After Halloween, what can you do with your pumpkins?

If you have a whole pumpkin, scoop it out, bake the seeds and puree the fruit to be used for pumpkin pie. It’s high in vitamins and minerals.

A recommended easy way to make puree is to cut the pumpkin in half, scoop out the seeds and stringy parts, place the halves face down on a baking tray and add a cup of water to the tray. Then bake it for about 90 minutes to cook the pumpkin. Scoop out the pumpkin pulp and puree it in a blender. 

You can also add a bit of puree to anything to make it pumpkin spiced, from coffee to bread or cake, to butter. Make pumpkin soup, ravioli, or mix chunks with ground turkey and beans to make turkey chili. Pumpkin can be substituted in any butternut squash recipe. You can also add it to vegetable stock along with celery, onions and parsley. 

Dogs love pumpkin, which helps with digestion. Add some puree to your dog’s dinner or bake chunks for a treat, or even make dog cookies.

The seeds are also rich in vitamins and minerals. Drizzle a little olive oil and salt, and roast them in the oven for a snack. Some cooks add garlic, butter, seasoned salt or curry powder for a little zing.

You can save some seeds to plant next season. Rinse them off and let them air dry completely on a paper towel for about four weeks, and then store them in an envelope until planting time in June. 

You can pickle the rind.
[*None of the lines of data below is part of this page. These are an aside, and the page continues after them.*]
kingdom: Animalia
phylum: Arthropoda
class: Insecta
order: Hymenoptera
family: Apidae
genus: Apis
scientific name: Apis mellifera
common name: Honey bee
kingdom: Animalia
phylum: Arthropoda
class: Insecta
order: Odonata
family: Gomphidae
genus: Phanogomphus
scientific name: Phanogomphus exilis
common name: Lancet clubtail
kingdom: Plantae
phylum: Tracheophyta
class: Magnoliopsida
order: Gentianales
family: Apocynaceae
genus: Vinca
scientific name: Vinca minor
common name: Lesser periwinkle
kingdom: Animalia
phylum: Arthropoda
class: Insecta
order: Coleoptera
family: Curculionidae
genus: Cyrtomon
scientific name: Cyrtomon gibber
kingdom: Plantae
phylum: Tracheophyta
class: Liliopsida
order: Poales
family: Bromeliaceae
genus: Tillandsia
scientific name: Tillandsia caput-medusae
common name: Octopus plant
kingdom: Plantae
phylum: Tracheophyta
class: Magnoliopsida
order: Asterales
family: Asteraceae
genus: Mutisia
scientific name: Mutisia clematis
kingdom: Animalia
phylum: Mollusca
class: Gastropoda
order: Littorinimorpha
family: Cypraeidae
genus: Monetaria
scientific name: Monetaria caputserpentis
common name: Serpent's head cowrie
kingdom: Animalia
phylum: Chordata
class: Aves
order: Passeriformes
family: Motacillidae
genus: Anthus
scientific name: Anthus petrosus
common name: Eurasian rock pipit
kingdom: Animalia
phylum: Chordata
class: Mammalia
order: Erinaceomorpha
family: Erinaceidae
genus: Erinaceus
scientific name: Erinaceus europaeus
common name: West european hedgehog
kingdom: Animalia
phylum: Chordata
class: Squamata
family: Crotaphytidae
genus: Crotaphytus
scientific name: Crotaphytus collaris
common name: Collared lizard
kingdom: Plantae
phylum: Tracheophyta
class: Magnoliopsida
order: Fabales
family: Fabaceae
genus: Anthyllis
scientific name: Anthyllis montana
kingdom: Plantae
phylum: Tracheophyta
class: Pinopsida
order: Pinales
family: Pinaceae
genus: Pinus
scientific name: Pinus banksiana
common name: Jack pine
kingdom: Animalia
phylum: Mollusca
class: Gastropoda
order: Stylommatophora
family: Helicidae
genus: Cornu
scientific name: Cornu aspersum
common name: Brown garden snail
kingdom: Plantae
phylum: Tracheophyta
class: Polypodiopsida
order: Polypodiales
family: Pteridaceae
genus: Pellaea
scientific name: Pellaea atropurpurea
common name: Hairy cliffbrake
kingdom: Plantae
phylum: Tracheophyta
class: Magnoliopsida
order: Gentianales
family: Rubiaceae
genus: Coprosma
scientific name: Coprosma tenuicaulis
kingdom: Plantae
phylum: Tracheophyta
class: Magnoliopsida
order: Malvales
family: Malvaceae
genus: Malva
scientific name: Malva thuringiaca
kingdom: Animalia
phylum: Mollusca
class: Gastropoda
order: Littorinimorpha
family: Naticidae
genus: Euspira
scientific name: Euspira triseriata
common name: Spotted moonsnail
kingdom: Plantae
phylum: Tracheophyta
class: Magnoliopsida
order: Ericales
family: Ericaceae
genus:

There are a surprising number of recipes online for pickled pumpkin rind. Ingredients run the gamut from mustard and white wine to cinnamon and black pepper!

Or put rind skin into a dehydrator with sea salt and paprika to make pumpkin crisps that are full of vitamins. They will resemble sweet potato fries.

For those who are more nature-minded than kitchen-savvy, a pumpkin goes a long way toward feeding backyard buddies. If you used a candle in the jack-o-lantern, scrape out the wax first. For either a whole or a carved pumpkin, cut it into small sections to spread throughout the yard. It is a tasty treat for squirrels, birds, foxes, chipmunks, rabbits, deer and badgers. If you live near a zoo or wildlife habitat, they may welcome pumpkin donations to help feed their animals. 

Crafty? Recycle the gourd into a fall planter or a bird feeder.

As they begin to deteriorate, whatever is left can be composted in your backyard. Zero waste!